The boundaries of what is “ethical”, what is “correct” and what is “the right thing to do” have now blurred.
The correct thing to do would be for us humans to remain within the ecosystem and not as an outside agency for whom the earth and her environment were tools for exploiting. The ethical thing would be to refrain from meddling with nature
The right thing, perhaps, is to be neither a spectator to the devastation caused by nature, nor to needlessly meddle with it; yet take some bold steps when needed.
We have the distinction of wiping away hundreds of species of plants and animals off the face of the earth. A natural rate of 1-5 species is considered normal – the background rate. However, we are now losing species directly or indirectly to human activity at over 1000 times the background rate. Around 30% of the known invertebrate of the species evaluated at risk of extinction.
And therefore a question that often arises is, why couldn’t we, or rather, why shouldn’t we do it to those delicate looking tiny insects – the mosquitoes?
The general nuisance created by swarms of these biting, buzzing creatures is nothing compared to the amount of morbidity and mortality they cause. About 3.2 billion people are at risk of malaria. – This is around half the world population. According to a WHO report (December 2015), there were 214 million estimated cases of malaria in 2015 with 4,38,000 deaths. Similarly mosquitoes transmit dengue, chikungunya and zika. An estimated 5,00,000 people with severe dengue require hospitalization each year worldwide, a large proportion of whom are children. About 2.5% of those affected die.

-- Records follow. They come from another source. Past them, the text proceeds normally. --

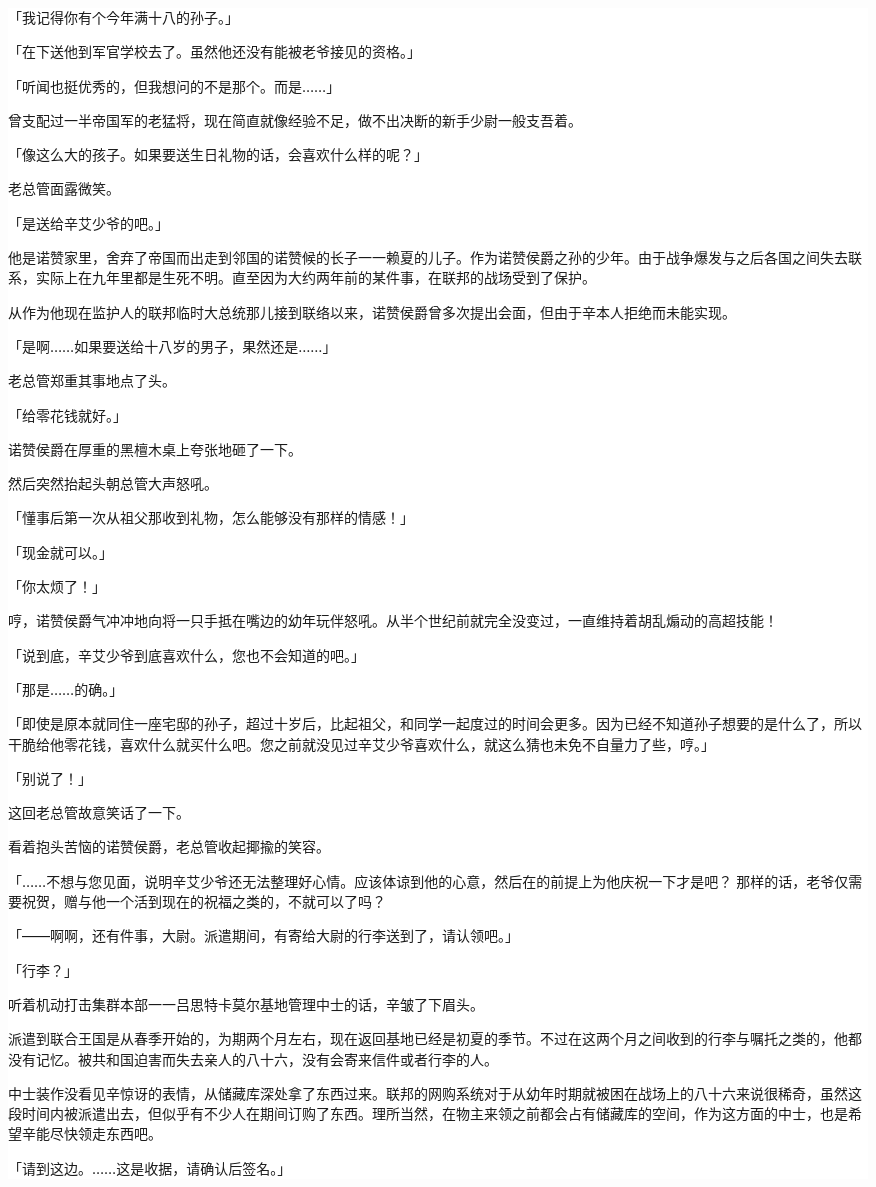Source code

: 「我记得你有个今年满十八的孙子。」

「在下送他到军官学校去了。虽然他还没有能被老爷接见的资格。」

「听闻也挺优秀的，但我想问的不是那个。而是……」

曾支配过一半帝国军的老猛将，现在简直就像经验不足，做不出决断的新手少尉一般支吾着。

「像这么大的孩子。如果要送生日礼物的话，会喜欢什么样的呢？」

老总管面露微笑。

「是送给辛艾少爷的吧。」

他是诺赞家里，舍弃了帝国而出走到邻国的诺赞候的长子一一赖夏的儿子。作为诺赞侯爵之孙的少年。由于战争爆发与之后各国之间失去联系，实际上在九年里都是生死不明。直至因为大约两年前的某件事，在联邦的战场受到了保护。

从作为他现在监护人的联邦临时大总统那儿接到联络以来，诺赞侯爵曾多次提出会面，但由于辛本人拒绝而未能实现。

「是啊……如果要送给十八岁的男子，果然还是……」

老总管郑重其事地点了头。

「给零花钱就好。」

诺赞侯爵在厚重的黑檀木桌上夸张地砸了一下。

然后突然抬起头朝总管大声怒吼。

「懂事后第一次从祖父那收到礼物，怎么能够没有那样的情感！」

「现金就可以。」

「你太烦了！」

哼，诺赞侯爵气冲冲地向将一只手抵在嘴边的幼年玩伴怒吼。从半个世纪前就完全没变过，一直维持着胡乱煽动的高超技能！

「说到底，辛艾少爷到底喜欢什么，您也不会知道的吧。」

「那是……的确。」

「即使是原本就同住一座宅邸的孙子，超过十岁后，比起祖父，和同学一起度过的时间会更多。因为已经不知道孙子想要的是什么了，所以干脆给他零花钱，喜欢什么就买什么吧。您之前就没见过辛艾少爷喜欢什么，就这么猜也未免不自量力了些，哼。」

「别说了！」

这回老总管故意笑话了一下。

看着抱头苦恼的诺赞侯爵，老总管收起揶揄的笑容。

「……不想与您见面，说明辛艾少爷还无法整理好心情。应该体谅到他的心意，然后在的前提上为他庆祝一下才是吧？ 那样的话，老爷仅需要祝贺，赠与他一个活到现在的祝福之类的，不就可以了吗？

「――啊啊，还有件事，大尉。派遣期间，有寄给大尉的行李送到了，请认领吧。」

「行李？」

听着机动打击集群本部一一吕思特卡莫尔基地管理中士的话，辛皱了下眉头。

派遣到联合王国是从春季开始的，为期两个月左右，现在返回基地已经是初夏的季节。不过在这两个月之间收到的行李与嘱托之类的，他都没有记忆。被共和国迫害而失去亲人的八十六，没有会寄来信件或者行李的人。

中士装作没看见辛惊讶的表情，从储藏库深处拿了东西过来。联邦的网购系统对于从幼年时期就被困在战场上的八十六来说很稀奇，虽然这段时间内被派遣出去，但似乎有不少人在期间订购了东西。理所当然，在物主来领之前都会占有储藏库的空间，作为这方面的中士，也是希望辛能尽快领走东西吧。

「请到这边。……这是收据，请确认后签名。」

They don’t play such a critical role in the ecosystem that can’t be compensated for either. Some entomologists believe that their role as pollinators and as food for predators can be easily taken over by other insects. Others think their absence would impact the ecosystem significantly, at least for a while.

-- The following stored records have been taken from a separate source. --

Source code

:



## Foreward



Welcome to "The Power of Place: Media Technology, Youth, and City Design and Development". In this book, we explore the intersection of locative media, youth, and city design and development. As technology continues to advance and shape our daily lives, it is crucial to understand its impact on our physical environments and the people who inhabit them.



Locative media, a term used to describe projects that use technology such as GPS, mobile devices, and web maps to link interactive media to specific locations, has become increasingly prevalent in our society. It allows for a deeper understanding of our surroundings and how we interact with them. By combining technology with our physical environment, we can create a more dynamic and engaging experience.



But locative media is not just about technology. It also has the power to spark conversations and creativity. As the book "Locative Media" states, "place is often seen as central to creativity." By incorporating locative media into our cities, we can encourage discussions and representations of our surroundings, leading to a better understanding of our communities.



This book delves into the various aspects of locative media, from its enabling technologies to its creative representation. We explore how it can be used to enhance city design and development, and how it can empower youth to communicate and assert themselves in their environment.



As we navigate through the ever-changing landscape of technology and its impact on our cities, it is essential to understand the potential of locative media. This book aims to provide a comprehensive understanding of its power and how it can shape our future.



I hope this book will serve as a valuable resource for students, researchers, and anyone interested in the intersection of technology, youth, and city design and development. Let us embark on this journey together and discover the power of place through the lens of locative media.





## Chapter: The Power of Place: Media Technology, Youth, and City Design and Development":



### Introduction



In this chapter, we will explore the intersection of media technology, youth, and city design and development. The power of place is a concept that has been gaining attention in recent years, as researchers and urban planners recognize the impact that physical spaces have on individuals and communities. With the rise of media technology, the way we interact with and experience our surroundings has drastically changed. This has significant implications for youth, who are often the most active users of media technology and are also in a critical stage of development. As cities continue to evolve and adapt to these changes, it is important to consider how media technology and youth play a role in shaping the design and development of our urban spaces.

The food for thought is that there are around 3.5K species of mosquitoes and less than 1% of them are vectors for serious human diseases. What harm would selectively eradicating them do? And considering the advances in science, how difficult can it be?

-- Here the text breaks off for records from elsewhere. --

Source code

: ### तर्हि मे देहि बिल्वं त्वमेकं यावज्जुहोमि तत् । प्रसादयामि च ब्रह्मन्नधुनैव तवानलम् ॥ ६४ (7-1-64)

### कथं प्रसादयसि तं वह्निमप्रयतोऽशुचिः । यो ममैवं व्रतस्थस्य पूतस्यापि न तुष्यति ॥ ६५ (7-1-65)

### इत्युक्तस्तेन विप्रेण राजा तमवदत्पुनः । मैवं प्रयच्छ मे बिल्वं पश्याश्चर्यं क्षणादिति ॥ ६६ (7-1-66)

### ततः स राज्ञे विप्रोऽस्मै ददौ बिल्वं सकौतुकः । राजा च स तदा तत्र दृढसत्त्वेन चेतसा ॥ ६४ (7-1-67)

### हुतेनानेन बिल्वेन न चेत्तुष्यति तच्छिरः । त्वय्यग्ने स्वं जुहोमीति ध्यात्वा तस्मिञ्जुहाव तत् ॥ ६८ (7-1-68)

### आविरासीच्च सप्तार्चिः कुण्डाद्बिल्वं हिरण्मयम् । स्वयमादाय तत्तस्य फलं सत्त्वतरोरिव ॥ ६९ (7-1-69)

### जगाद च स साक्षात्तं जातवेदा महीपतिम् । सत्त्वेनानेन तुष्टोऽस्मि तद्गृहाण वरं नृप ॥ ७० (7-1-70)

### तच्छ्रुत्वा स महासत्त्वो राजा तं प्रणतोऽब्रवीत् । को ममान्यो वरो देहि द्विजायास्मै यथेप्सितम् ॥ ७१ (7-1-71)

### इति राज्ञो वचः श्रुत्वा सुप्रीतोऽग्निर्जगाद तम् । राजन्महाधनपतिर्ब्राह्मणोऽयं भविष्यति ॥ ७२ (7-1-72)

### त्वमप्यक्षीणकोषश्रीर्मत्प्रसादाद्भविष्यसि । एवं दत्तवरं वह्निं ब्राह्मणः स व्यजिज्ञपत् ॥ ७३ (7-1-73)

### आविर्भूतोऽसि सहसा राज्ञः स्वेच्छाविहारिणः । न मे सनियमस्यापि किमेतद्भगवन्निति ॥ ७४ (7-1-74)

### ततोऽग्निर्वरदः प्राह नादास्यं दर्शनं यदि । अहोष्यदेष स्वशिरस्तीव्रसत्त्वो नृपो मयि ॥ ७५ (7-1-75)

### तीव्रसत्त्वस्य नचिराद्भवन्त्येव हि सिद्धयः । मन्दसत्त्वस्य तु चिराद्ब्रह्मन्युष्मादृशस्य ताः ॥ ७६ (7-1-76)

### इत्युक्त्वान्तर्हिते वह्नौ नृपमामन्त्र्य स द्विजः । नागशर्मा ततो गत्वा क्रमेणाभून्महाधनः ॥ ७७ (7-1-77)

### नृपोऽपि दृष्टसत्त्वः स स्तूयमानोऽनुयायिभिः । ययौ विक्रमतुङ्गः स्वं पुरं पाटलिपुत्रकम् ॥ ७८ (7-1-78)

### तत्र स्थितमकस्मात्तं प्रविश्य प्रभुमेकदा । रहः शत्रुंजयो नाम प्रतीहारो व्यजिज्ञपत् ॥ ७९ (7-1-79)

How do we get rid of them?
The most advocated and the least ecologically damaging method is that of self-protection through use of nets, clothing and repellants. But everyone knows that the benefit is limited.
Advanced science is now looking at mosquito traps using agents like carbon dioxide, warmth, odour producing chemicals that mimic mammalian presence to attract and trap mosquitoes.
Biological means like the Gambusia species of fish ,dragonflies ,mosquitofish etc also have been tried.
Integrated pest management involves use of more than one method depending on the environmental conditions, types and distribution of mosquitoes, seasonality and other factors.
All these are applicable for isolated areas for relative control and by no means look at the big picture.
Use of pesticides is fraught with its own set of issues including accumulation of the pesticides in human food chain and its adverse effects like nerve disorders, various cancers, endocrine disorders and a long list of relatively minor problems.
More sophisticated means now under study have adopted a humane approach rather than charging at them with chemicals.
Using lab grown genetically modified mosquitoes to be released in the environment is one method. These transmit their genome to the offspring making them sterile or shortening their lifespan or disrupting the parasite’s cycle inside the mosquitoes. This method can be customized to affect a specific species at a specific point in their genome and therefore can be highly controlled.
However easy this sounds in theory, in practice, it will need to be a massive project orchestrated to precision and rolled across the world while grappling with the reality of not being able to cover the entire mosquito population or random and unforeseen mutations amongst the mosquitoes making the whole thing ineffective or partially effective
Then there are ethical borderline concerns like a more dangerous species developing or a cascade of ecologically disruptive consequences.
Therefore, for now, while technology is available, we are still struggling with pain, sickness and even death in this longstanding battle against the mosquitoes.